▶ _Task item_: Beginning with the line that contains "8: (209, 195, 33.10)" and ending with the line that contains "9: (285, 175, 88.85)", reproduce the lines of the entries below exactly, omitting pictures.

Stored data entries:
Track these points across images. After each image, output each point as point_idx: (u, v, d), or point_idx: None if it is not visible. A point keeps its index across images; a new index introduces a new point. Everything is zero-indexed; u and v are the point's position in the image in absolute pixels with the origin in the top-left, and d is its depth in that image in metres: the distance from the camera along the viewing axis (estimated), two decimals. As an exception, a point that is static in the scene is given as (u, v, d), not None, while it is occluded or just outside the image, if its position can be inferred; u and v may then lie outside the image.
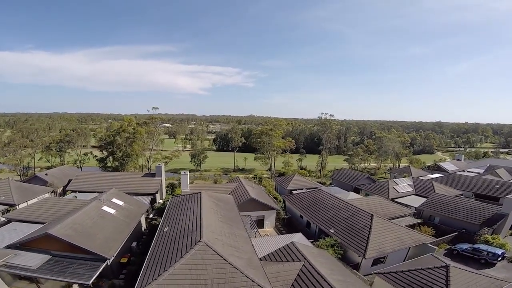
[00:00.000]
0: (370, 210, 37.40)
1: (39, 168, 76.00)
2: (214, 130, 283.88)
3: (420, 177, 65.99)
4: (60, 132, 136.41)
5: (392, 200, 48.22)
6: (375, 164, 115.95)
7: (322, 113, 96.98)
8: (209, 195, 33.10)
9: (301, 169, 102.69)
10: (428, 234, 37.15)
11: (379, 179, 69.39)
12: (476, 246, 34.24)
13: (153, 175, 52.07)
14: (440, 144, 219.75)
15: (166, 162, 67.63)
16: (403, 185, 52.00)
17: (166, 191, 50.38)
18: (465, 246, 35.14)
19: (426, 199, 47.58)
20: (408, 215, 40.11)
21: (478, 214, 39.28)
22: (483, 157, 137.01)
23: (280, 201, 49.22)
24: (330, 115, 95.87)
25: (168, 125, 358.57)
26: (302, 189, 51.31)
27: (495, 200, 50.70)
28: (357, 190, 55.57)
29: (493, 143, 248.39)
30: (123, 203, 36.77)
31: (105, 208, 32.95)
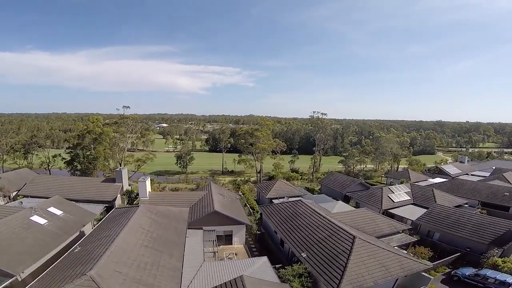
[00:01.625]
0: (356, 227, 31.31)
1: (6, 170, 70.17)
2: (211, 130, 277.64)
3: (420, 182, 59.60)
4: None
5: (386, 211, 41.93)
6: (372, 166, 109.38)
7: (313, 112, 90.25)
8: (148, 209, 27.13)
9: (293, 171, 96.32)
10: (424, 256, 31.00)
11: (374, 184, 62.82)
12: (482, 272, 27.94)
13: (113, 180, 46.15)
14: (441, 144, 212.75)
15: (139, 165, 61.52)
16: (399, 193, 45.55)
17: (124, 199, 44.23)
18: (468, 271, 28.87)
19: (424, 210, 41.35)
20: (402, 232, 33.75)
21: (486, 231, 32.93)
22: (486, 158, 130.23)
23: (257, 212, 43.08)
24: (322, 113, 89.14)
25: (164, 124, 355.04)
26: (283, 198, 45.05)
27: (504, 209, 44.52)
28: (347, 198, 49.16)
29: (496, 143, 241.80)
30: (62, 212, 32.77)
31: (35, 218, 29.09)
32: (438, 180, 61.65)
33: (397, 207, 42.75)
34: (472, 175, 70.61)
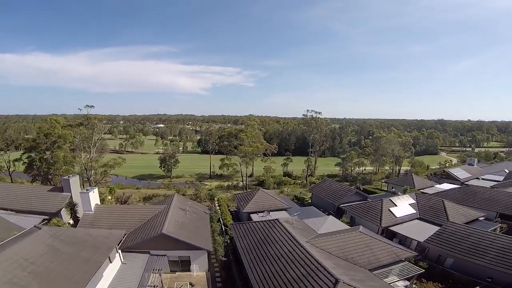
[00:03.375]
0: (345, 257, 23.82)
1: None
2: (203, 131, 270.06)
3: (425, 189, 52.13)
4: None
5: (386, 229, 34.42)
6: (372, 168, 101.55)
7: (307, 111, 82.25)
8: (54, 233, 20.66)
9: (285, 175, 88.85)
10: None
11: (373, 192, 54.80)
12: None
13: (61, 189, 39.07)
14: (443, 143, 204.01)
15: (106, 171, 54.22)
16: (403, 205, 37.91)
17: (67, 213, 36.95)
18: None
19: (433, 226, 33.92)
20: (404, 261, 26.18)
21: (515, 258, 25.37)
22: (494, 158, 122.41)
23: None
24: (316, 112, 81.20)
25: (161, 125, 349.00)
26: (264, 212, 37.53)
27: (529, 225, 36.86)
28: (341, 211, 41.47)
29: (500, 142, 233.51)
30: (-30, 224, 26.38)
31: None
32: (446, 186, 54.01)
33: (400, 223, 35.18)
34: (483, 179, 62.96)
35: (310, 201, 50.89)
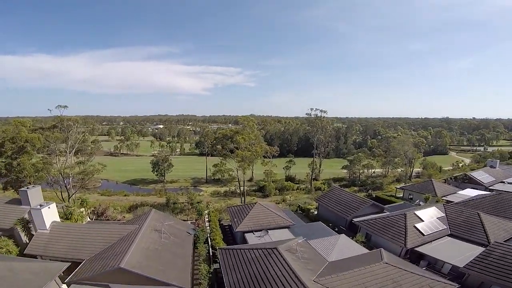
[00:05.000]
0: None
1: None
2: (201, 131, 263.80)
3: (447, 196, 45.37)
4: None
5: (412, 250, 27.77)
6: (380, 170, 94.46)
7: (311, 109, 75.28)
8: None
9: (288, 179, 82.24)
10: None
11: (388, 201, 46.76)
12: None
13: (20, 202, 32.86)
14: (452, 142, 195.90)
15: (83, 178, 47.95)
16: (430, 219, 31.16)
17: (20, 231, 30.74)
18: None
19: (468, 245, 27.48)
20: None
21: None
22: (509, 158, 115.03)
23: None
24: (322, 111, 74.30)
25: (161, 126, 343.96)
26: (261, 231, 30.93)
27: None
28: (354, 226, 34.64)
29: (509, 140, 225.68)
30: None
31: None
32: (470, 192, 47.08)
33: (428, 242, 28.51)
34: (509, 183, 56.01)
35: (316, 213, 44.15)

--

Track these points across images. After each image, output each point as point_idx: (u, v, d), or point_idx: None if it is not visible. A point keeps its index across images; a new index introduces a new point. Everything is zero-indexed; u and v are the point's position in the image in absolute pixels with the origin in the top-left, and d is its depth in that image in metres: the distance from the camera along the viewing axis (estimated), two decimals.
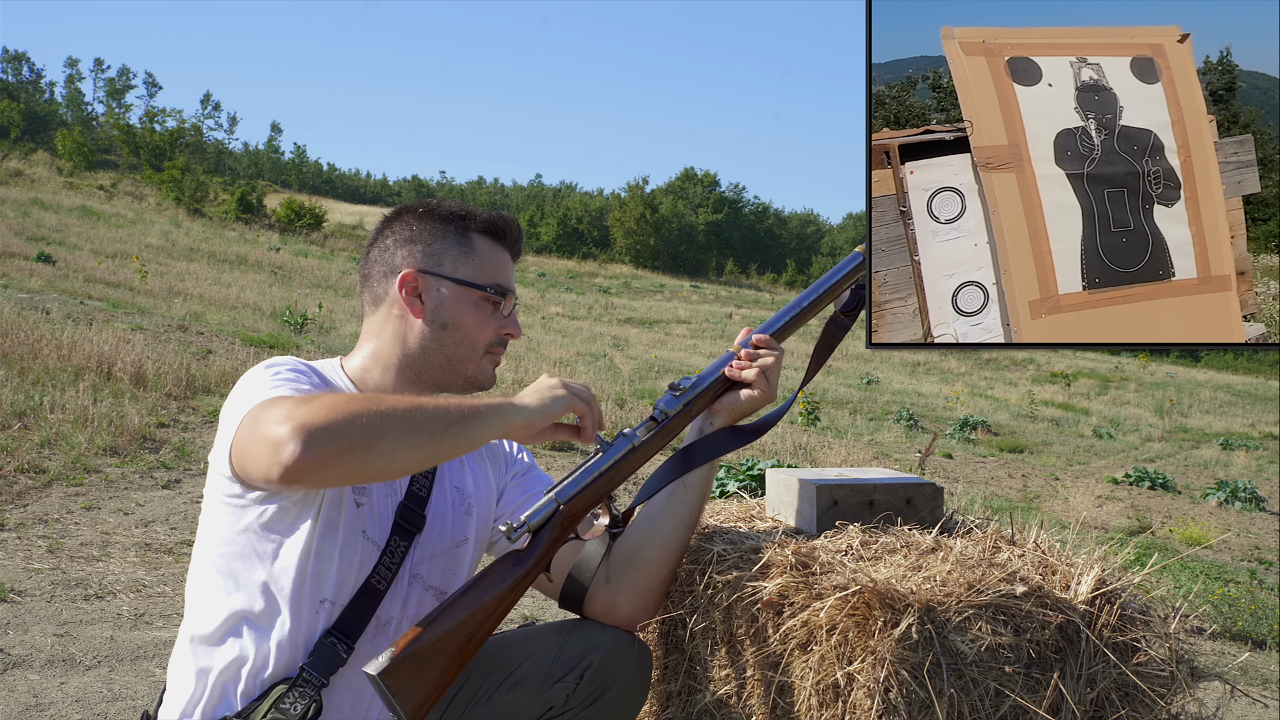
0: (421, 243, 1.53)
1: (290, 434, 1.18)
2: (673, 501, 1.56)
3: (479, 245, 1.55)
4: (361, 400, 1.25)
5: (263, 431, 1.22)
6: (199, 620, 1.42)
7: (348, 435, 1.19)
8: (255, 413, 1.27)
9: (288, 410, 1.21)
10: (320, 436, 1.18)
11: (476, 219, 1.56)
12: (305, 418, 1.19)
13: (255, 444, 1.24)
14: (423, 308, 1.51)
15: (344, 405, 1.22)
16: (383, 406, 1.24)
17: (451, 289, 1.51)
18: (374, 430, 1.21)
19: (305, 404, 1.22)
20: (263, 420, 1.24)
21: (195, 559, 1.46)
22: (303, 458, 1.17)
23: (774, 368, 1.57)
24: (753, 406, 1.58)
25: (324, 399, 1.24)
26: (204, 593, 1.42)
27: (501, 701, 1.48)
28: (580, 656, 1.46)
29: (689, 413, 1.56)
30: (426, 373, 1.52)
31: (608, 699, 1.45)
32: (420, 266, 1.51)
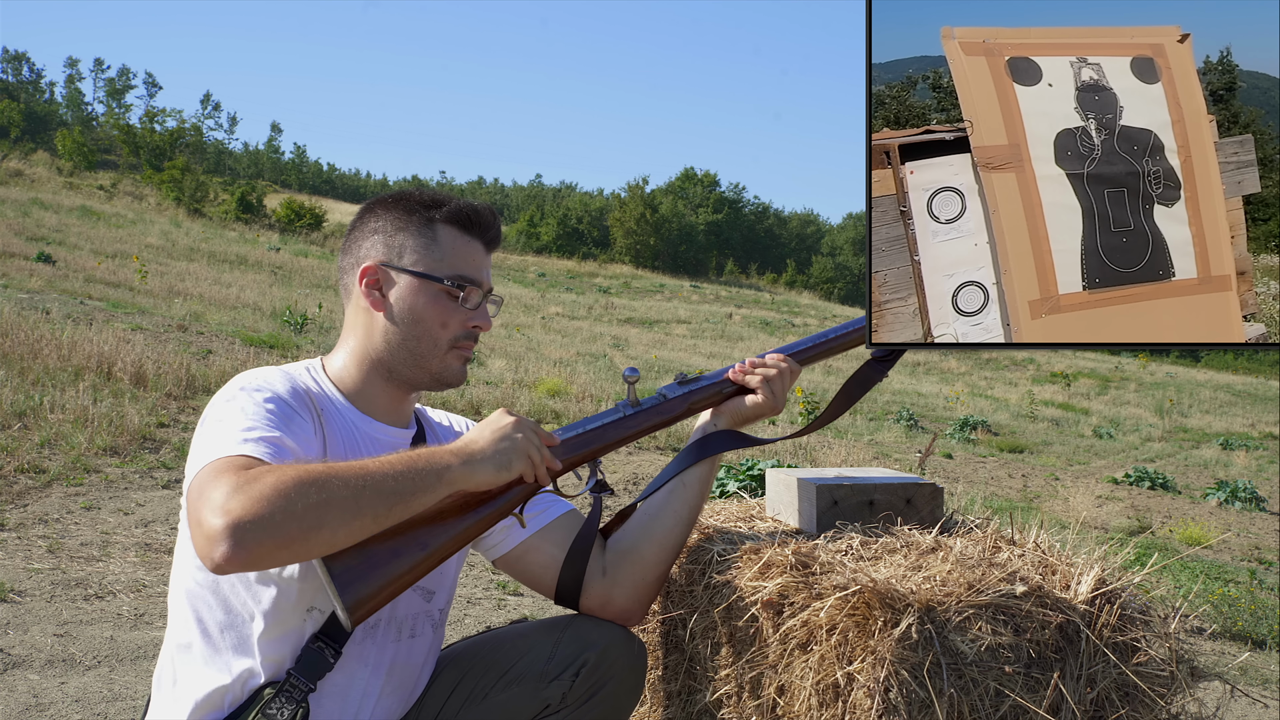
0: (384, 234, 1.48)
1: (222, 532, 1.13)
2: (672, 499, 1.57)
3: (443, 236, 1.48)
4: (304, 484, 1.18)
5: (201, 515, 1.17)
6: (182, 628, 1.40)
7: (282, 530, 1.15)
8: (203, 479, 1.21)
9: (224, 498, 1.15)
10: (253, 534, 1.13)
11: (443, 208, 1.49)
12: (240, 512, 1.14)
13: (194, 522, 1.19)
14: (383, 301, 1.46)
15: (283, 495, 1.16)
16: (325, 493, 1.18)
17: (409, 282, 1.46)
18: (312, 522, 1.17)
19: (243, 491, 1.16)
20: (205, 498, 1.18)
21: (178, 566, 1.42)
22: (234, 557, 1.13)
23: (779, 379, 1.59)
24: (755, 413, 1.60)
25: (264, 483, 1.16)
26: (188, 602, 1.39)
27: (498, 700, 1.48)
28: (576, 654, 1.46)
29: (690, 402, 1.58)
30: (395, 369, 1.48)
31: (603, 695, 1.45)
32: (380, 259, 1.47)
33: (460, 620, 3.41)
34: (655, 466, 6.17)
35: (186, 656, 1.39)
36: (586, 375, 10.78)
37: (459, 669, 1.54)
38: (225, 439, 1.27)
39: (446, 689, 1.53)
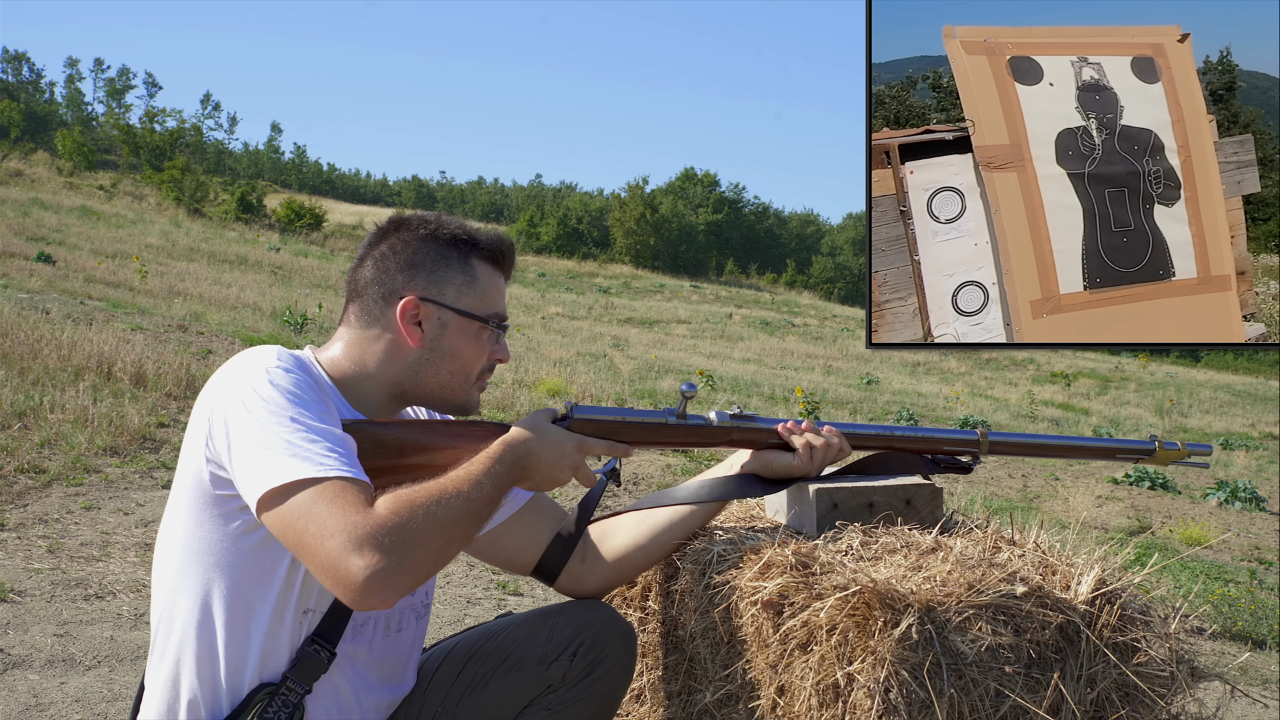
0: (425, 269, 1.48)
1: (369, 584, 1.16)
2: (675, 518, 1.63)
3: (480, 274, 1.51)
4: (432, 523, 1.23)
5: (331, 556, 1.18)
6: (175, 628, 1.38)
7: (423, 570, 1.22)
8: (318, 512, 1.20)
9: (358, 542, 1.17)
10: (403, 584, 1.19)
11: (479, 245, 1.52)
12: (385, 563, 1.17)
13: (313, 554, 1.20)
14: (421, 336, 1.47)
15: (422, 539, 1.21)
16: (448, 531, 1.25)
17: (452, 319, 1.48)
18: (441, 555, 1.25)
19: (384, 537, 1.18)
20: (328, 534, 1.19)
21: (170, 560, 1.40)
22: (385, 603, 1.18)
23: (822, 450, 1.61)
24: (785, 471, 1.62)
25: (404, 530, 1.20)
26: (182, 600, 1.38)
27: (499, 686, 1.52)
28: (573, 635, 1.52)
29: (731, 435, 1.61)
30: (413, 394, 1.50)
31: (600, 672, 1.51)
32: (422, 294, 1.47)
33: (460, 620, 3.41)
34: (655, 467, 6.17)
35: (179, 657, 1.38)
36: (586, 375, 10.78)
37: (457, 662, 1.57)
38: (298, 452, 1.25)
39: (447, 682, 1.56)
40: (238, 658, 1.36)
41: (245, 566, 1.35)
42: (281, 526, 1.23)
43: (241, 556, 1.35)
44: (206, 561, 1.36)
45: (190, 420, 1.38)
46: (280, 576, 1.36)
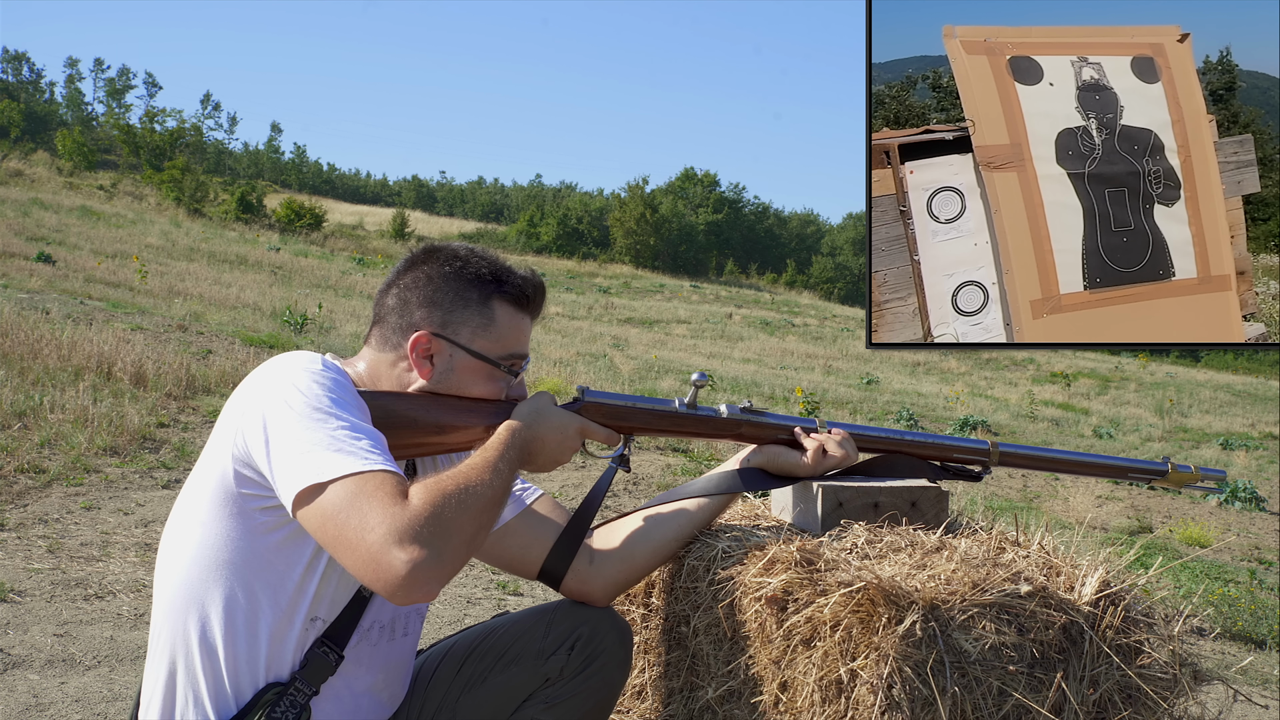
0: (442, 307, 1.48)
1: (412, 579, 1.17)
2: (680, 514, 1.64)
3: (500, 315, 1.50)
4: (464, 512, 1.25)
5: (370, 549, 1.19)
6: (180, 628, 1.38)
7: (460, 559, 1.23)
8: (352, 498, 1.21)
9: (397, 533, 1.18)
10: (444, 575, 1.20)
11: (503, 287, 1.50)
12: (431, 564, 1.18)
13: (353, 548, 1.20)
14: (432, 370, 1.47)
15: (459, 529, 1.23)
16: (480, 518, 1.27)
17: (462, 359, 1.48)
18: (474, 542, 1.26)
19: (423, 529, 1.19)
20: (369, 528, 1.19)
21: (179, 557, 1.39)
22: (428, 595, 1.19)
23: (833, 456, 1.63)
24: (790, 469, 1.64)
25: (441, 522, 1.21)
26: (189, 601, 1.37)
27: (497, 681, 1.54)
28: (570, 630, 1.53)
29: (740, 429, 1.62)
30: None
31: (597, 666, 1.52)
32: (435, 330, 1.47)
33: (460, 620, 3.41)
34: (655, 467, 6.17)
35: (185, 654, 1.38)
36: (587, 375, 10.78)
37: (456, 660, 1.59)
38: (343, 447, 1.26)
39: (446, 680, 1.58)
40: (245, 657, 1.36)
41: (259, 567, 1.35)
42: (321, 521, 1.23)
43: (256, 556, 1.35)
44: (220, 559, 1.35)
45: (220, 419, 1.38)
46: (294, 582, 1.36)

▶ _Response to the exercise_:
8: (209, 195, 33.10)
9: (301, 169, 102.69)
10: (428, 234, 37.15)
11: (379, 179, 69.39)
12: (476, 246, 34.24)
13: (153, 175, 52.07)
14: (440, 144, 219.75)
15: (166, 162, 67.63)
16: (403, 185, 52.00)
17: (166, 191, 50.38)
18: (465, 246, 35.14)
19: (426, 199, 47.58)
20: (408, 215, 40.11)
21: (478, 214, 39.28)
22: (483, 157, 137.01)
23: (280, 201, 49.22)
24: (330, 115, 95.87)
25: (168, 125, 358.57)
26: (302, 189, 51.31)
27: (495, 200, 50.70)
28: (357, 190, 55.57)
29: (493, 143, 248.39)
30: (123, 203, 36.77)
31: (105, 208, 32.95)
[00:01.625]
0: (356, 227, 31.31)
1: (6, 170, 70.17)
2: (211, 130, 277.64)
3: (420, 182, 59.60)
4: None
5: (386, 211, 41.93)
6: (372, 166, 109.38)
7: (313, 112, 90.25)
8: (148, 209, 27.13)
9: (293, 171, 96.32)
10: (424, 256, 31.00)
11: (374, 184, 62.82)
12: (482, 272, 27.94)
13: (113, 180, 46.15)
14: (441, 144, 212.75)
15: (139, 165, 61.52)
16: (399, 193, 45.55)
17: (124, 199, 44.23)
18: (468, 271, 28.87)
19: (424, 210, 41.35)
20: (402, 232, 33.75)
21: (486, 231, 32.93)
22: (486, 158, 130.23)
23: (257, 212, 43.08)
24: (322, 113, 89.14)
25: (164, 124, 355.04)
26: (283, 198, 45.05)
27: (504, 209, 44.52)
28: (347, 198, 49.16)
29: (496, 143, 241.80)
30: (62, 212, 32.77)
31: (35, 218, 29.09)
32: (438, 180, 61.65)
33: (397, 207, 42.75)
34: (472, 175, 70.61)
[00:03.375]
0: (345, 257, 23.82)
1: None
2: (203, 131, 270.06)
3: (425, 189, 52.13)
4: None
5: (386, 229, 34.42)
6: (372, 168, 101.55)
7: (307, 111, 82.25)
8: (54, 233, 20.66)
9: (285, 175, 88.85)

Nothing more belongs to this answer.